This week's study, whose findings were initially reported by The Globe's Ingrid Peritz, showed that the proportion of Canadians who can hold a conversation in both English and French fell to 17.5 per cent in 2011, according to that year's Census. It marked the first decennial drop since 1961 and suggested that, outside of Quebec, English Canadians have become increasingly disinclined to learn the country's other official language.

Indeed, on the 50th anniversary of the Royal Commission on Bilingualism and Biculturalism, which led to the 1969 Official Languages Act, one solitude is far more bilingual than the other. While 44 per cent of francophones across Canada were bilingual in 2011, the proportion of English Canadians who could converse in both official languages stood at 8 per cent. Outside Quebec, it was a mere 6 per cent.

The Statscan report suggests the "French fact" has become an increasingly marginal part of life for English Canadians outside of Quebec or the federal public service. This is bound to have political consequences, both within Quebec and beyond.

As Le Devoir's Antoine Robitaille noted, former prime minister Jean Chrétien announced a $751-million program in 2003 that aimed to double the rate of bilingualism among young Canadians to 50 per cent. But young anglophones outside Quebec are less likely to be bilingual now than a decade ago. And the proportion appears set to decline further in coming years, largely because fewer and fewer English Canadian students are taking French.

To be sure, enrolment in French immersion has risen in recent years. But, for most parents, this is more about getting their kids placed in advanced classes than about learning French. Besides, the study confirmed the use-it-or-lose-it theory of language retention.

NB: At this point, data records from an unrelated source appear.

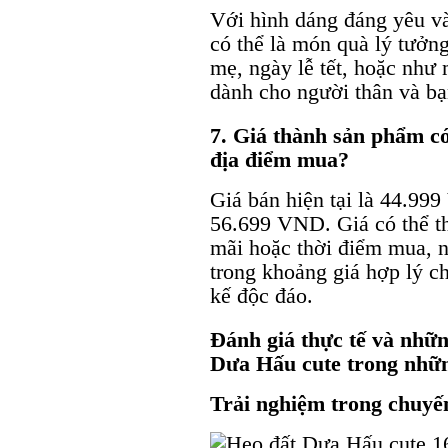
Với hình dáng đáng yêu và
có thể là món quà lý tưởng
mẹ, ngày lễ tết, hoặc như 
dành cho người thân và bạ
7. Giá thành sản phẩm có
địa điểm mua?
Giá bán hiện tại là 44.99
56.699 VND. Giá có thể th
mãi hoặc thời điểm mua, 
trong khoảng giá hợp lý c
kế độc đáo.
Đánh giá thực tế và nhữ
Dưa Hấu cute trong nhữn
Trải nghiệm trong chuyến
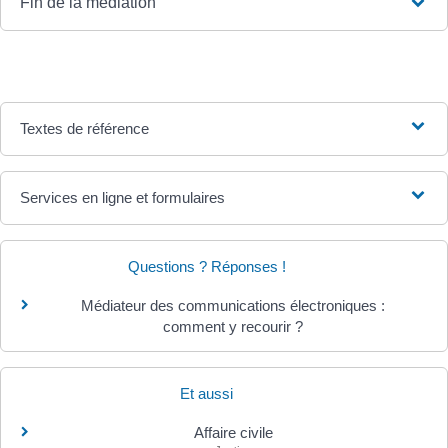
Fin de la médiation
Textes de référence
Services en ligne et formulaires
Questions ? Réponses !
Médiateur des communications électroniques :
comment y recourir ?
Et aussi
Affaire civile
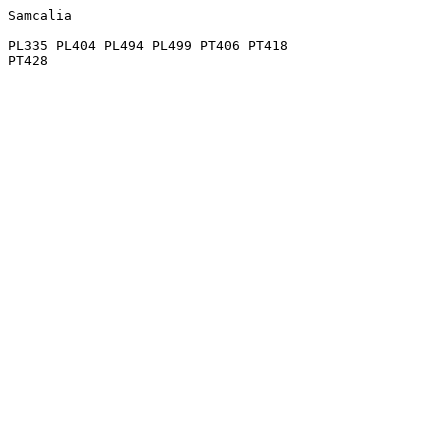
Samcalia

PL335 PL404 PL494 PL499 PT406 PT418
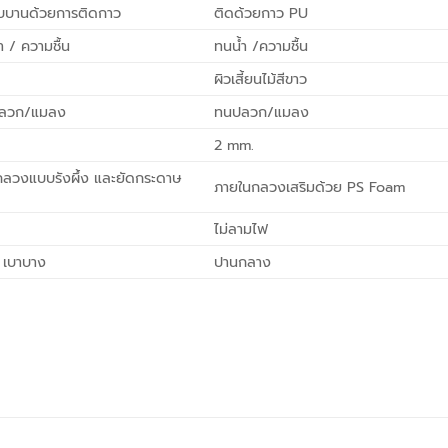
บบานด้วยการติดกาว
ติดด้วยกาว PU
ำ / ความชื้น
ทนน้ำ /ความชื้น
ผิวเสี้ยนไม้สีขาว
ปลวก/แมลง
ทนปลวก/แมลง
2 mm.
ลวงแบบรังผึ้ง และยัดกระดาษ
ภายในกลวงเสริมด้วย PS Foam
ไม่ลามไฟ
ก เบาบาง
ปานกลาง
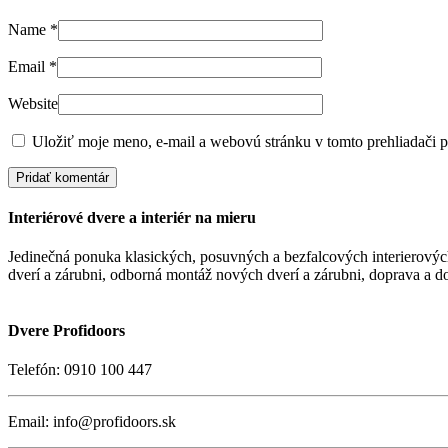
Name
*
Email
*
Website
Uložiť moje meno, e-mail a webovú stránku v tomto prehliadači 
Interiérové dvere a interiér na mieru
Jedinečná ponuka klasických, posuvných a bezfalcových interierových
dverí a zárubni, odborná montáž nových dverí a zárubni, doprava a d
Dvere Profidoors
Telefón: 0910 100 447
Email: info@profidoors.sk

It tracked the 15 per cent of anglophones between the ages of 15 and 19 who were bilingual in 1996; by 2011, almost half of them had lost their French.

What's more, outside of Quebec, fewer and fewer English-speaking students have an opportunity to learn the country's other official language. In 2011, only 44 per cent of students in English-language primary or secondary public schools had access to French-as-a-second-language (FSL) programs. That is down from 53 per cent 20 years ago.

In an interview with Le Devoir, Official Languages Commissioner Graham Fraser called the drop "worrying" and noted that no province west of Ontario requires French to be taught in public schools.

Immigration is another reason the rate of bilingualism is falling outside Quebec. Statistics Canada found that only 6 per cent of immigrants outside Quebec could speak both French and English in 2011. Among those who born in Canada, the rate stood at 11 per cent.

In Quebec, however, immigrants are more likely to be able to speak both French and English than those born in Canada, by a proportion of 51 per cent to 42 per cent. In an ironic twist, Quebec's immigrants seem to embody the Canadian bilingual ideal more than any other group except, perhaps, English Quebeckers.